TEXTAUSZUG =>
________________________________________

ähnlich wie bei den oscars ein teilnahmeformular für die jede produktion ausfüllen und bei der HFPA einreichen. dann wird eine HFPA reminder list mit allen qualifizierten kandidaten ausgeschickt (heuer bis zum 21.12.2015), aus denen jedes wahlberechtigte aktive mitglied bis zu fünf nominierungskandidaten (gereiht nach präferenz) auswählen soll. der ausgefüllte wahlzettel wird direkt an die accounting firm (ernst & young) weitergeschickt: mit der heiligen versicherung, weder selbst für den film/die company/deren agenten (undsoweiter) gearbeitet oder aktiv an der produktion mitgewirkt zu haben, noch ein familienmitglied, alle erhaltenen geschenke über einem wert von 95 dollar brav aufzulisten und sich seine meinung wirklich selber und ohne einflussnahme von außen gebildet zu haben.
nominiert werden in jeder kategorie – das wäre die erste stufe – die fünf kandidaten mit den meisten stimmen auf den wahlzetteln. dabei werden wie erwähnt auch die verschiedenen platzierungen beachtet (der erste platz erhält 5 punkte, der zweite 4 punkte usw.) – allerdings nur für den fall eines gleichstands an stimmen (preferential ballot extra-extralight, sozusagen).

________________________________________

AUFGABEN =>
**a)** Prüfe anhand des Textauszugs, ob die folgenden Aussagen zutreffen, und belege jede Antwort mit einem wörtlichen Zitat: (i) Die ausgefüllten Wahlzettel gehen direkt an Ernst & Young. (ii) Jedes wahlberechtigte Mitglied darf bis zu zehn Nominierungskandidaten auswählen. (iii) Die Punkte für die Platzierungen zählen nur bei Stimmengleichstand.
**b)** Ab welchem Wert müssen laut Textauszug erhaltene Geschenke aufgelistet werden?
**c)** Überarbeite einen Abschnitt des Textauszugs und ersetze dabei „kandidaten“ durch „bewerber“. Setze bei den Worten „nominiert werden in“ ein und höre nach „ballot extra-extralight, sozusagen).“ auf.

________________________________________

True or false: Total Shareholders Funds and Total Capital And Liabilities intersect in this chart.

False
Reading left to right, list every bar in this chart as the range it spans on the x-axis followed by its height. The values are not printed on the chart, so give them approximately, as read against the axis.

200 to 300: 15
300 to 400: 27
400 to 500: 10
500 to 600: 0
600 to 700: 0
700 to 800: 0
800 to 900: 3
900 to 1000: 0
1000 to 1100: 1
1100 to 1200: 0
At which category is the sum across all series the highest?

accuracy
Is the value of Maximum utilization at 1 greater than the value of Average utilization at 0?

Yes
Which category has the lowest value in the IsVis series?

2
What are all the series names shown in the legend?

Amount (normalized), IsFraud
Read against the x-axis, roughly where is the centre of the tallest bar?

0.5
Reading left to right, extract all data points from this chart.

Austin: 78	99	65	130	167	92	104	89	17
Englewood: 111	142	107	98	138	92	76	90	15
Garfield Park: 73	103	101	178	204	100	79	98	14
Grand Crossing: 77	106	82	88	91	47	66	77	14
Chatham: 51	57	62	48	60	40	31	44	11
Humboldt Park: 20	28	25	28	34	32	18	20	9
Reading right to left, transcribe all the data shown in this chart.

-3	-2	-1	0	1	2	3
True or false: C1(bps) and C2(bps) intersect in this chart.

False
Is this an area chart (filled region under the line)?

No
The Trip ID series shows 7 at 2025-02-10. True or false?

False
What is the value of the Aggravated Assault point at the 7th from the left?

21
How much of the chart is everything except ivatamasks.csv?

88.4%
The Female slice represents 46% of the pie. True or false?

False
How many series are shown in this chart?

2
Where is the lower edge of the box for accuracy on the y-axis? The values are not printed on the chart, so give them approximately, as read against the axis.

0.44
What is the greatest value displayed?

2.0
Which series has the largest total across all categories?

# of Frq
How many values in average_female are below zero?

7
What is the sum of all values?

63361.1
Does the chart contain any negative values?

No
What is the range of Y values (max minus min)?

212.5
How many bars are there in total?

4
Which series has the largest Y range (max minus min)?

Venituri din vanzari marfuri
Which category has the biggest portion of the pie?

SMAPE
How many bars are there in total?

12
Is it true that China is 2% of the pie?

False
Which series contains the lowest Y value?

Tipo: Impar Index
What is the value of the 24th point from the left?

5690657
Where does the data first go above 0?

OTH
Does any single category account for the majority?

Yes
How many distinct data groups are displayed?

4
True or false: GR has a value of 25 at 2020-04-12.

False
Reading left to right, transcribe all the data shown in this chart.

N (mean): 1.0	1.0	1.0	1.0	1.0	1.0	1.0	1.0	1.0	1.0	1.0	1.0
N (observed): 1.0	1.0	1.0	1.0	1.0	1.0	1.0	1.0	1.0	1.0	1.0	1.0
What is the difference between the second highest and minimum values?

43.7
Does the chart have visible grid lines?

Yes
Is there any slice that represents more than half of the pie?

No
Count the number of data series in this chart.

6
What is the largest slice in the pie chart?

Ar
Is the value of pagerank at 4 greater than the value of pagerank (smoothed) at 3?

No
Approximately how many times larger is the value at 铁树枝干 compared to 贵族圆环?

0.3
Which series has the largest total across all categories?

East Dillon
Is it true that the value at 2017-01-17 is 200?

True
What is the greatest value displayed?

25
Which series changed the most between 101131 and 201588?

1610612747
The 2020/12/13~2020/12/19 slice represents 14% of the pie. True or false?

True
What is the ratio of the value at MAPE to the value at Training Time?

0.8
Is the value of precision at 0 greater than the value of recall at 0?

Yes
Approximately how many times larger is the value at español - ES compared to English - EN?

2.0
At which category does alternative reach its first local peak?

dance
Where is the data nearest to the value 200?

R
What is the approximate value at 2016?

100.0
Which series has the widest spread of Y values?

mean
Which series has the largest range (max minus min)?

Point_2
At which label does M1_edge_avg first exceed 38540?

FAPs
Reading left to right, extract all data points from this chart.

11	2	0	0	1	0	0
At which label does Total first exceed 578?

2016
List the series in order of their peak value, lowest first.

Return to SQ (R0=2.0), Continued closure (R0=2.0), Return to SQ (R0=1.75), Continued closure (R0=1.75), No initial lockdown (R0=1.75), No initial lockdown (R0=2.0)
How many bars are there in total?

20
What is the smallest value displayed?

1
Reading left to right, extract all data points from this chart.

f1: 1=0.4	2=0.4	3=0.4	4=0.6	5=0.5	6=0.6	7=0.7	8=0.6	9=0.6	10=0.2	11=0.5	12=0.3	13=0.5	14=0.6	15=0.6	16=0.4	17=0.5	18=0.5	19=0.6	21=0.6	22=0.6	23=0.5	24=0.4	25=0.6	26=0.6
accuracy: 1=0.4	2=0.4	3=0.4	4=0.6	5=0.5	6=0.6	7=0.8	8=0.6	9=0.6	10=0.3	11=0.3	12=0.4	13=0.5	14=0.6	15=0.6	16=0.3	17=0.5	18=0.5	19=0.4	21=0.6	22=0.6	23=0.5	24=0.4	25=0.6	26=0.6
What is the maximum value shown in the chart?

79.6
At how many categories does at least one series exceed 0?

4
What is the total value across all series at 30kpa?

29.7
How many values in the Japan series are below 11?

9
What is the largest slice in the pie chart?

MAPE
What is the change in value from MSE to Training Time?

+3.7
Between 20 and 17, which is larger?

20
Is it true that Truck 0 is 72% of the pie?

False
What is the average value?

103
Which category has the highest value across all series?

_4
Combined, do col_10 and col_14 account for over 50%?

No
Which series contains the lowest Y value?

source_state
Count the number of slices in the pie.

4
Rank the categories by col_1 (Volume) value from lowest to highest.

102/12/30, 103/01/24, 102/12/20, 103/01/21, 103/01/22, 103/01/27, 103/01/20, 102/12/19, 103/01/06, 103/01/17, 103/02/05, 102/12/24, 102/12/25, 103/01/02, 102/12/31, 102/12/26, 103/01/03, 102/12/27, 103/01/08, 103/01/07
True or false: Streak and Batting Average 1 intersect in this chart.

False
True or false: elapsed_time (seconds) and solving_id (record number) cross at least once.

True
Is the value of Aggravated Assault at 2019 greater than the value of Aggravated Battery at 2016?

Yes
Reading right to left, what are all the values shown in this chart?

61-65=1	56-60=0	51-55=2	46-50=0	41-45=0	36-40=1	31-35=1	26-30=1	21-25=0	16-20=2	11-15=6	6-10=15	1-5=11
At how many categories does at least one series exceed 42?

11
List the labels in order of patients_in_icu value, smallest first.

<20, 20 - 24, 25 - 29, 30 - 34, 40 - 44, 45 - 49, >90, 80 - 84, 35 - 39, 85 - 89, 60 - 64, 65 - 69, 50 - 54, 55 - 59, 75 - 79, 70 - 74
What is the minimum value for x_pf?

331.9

________________________________________

LÖSUNGEN =>
**a)**
(i) Ja: „der ausgefüllte wahlzettel wird direkt an die accounting firm (ernst & young) weitergeschickt“
(ii) Nein: „bis zu fünf nominierungskandidaten (gereiht nach präferenz)“
(iii) Ja: „allerdings nur für den fall eines gleichstands an stimmen“

**b)** Ab einem Wert von über 95 Dollar.

**c)**
nominiert werden in jeder kategorie – das wäre die erste stufe – die fünf bewerber mit den meisten stimmen auf den wahlzetteln. dabei werden wie erwähnt auch die verschiedenen platzierungen beachtet (der erste platz erhält 5 punkte, der zweite 4 punkte usw.) – allerdings nur für den fall eines gleichstands an stimmen (preferential ballot extra-extralight, sozusagen).